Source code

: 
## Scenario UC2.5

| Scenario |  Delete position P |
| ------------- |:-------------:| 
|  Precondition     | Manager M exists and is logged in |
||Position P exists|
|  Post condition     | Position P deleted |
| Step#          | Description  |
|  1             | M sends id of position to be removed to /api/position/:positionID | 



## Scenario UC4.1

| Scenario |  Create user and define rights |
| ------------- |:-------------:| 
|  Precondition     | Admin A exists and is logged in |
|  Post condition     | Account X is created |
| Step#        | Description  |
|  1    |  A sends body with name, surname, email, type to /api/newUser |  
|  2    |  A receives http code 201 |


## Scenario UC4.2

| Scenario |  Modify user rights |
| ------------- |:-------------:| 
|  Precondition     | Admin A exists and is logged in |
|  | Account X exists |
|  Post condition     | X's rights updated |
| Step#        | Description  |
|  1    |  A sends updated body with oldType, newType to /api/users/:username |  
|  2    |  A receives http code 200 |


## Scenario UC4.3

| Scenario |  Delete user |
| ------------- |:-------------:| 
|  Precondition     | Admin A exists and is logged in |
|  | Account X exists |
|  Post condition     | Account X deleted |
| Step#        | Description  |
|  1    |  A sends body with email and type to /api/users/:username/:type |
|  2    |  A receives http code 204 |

══════════

▶ Exercise details
Only the lines containing "receives" are needed; pull them out of the listing.

▶ Answer box
|  2    |  A receives http code 201 |
|  2    |  A receives http code 200 |
|  2    |  A receives http code 204 |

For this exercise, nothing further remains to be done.